Le sue installazioni erano famose per essere dei veri e propri viaggi, dentro la quale si riesce a seguire una linea continua che porta fino dentro a noi stessi. Non vedevo l'ora di immergermici. Rimasi a bocca aperta entrando nella prima sala. Alcune sculture enormi, lucide e sinuose riempivano l'intera area, il bianco rifletteva le luci disposte intorno ad esse accecandomi e creando un alone sfumato che le avvolgeva delicatamente, contribuendo ad esaltarne la figura. Passai da una all'altra, seguendo il percorso preciso con cui erano state posizionate. Iniziai a seguirle, fino a che mi condussero nella sala successiva, sovrastata da un'unica installazione. Un solo guscio metallico, liscio e avvolgente, completamente cavo all'interno. Sembrava un uovo disposto orizzontalmente.

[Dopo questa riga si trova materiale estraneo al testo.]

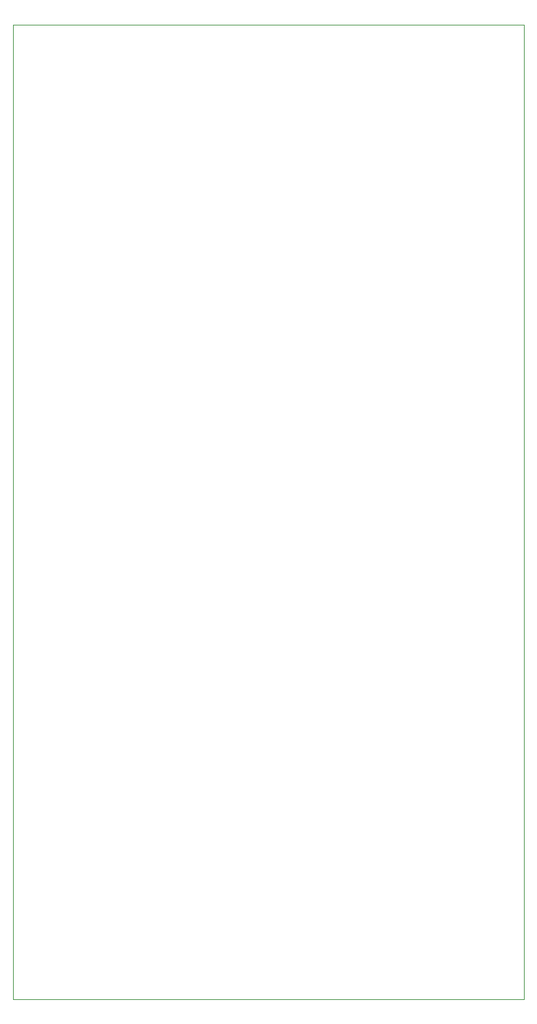
<source format=gbr>
G04 #@! TF.GenerationSoftware,KiCad,Pcbnew,(5.1.7)-1*
G04 #@! TF.CreationDate,2020-11-09T16:31:24+01:00*
G04 #@! TF.ProjectId,Touch-Flaeche,546f7563-682d-4466-9c61-656368652e6b,0.1*
G04 #@! TF.SameCoordinates,Original*
G04 #@! TF.FileFunction,Profile,NP*
%FSLAX46Y46*%
G04 Gerber Fmt 4.6, Leading zero omitted, Abs format (unit mm)*
G04 Created by KiCad (PCBNEW (5.1.7)-1) date 2020-11-09 16:31:24*
%MOMM*%
%LPD*%
G01*
G04 APERTURE LIST*
G04 #@! TA.AperFunction,Profile*
%ADD10C,0.050000*%
G04 #@! TD*
G04 APERTURE END LIST*
D10*
X90500000Y-150900000D02*
X90500000Y-30900000D01*
X153500000Y-150900000D02*
X90500000Y-150900000D01*
X153500000Y-30900000D02*
X153500000Y-150900000D01*
X90500000Y-30900000D02*
X153500000Y-30900000D01*
M02*

</source>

Avvicinandomi iniziai a desiderare di poterci entrare e potermici rinchiudere dentro, sparendo per qualche ora, o qualche giorno. Sarei stato curioso di sapere se Jiho avrebbe notato la mia assenza o meno... Ma forse non avrei voluto conoscere la risposta a quella domanda.

Mi scrollai le spalle lasciando andare un sospiro e proseguii lungo la linea temporale con cui erano state installate le opere,
Mi ritrovai catturato dalla terza sala, un percorso formato da grandi mattonelle bianche, si estendeva da una parte all'altra di essa. Ognuna aveva una forma propria, diversa da qualunque altra, ma tutte si incastravano perfettamente, creando una magica armonia. Iniziai a seguirle passo dopo passo, lasciandomi condurre in un angolo in cui erano riunite alcune lastre più vicine fra loro e più piccole. La dimensione e la densità diminuivano man mano che si avvicinavano al centro del cerchio, dentro la quale era posizionata una piccola statua in vetro opaco. La rinascita era il tema guida che aveva ispirato Nariko Mori, il rapporto fra la natura e l'uomo, esaltando l'uguaglianza che univa ogni essere vivente. Ogni concetto, ogni singolo pensiero che avesse potuto avere l'artista, lo vivevo vivido nella mia mente, come se ne facessi parte. Anche io credevo nell'uguaglianza fra gli esseri viventi, anche io amavo la natura, tanto da renderla protagonista della mia vita, anche io, come lei, volevo rinascere, ne avevo bisogno, avendo cura di tutto ciò che mi circondava.

"Hei... Tutto bene?" Una voce giunse alle mie orecchie, facendomi sobbalzare. Mi voltai, trovando davanti a me la figura di un ragazzo biondissimo, poco più basso di me.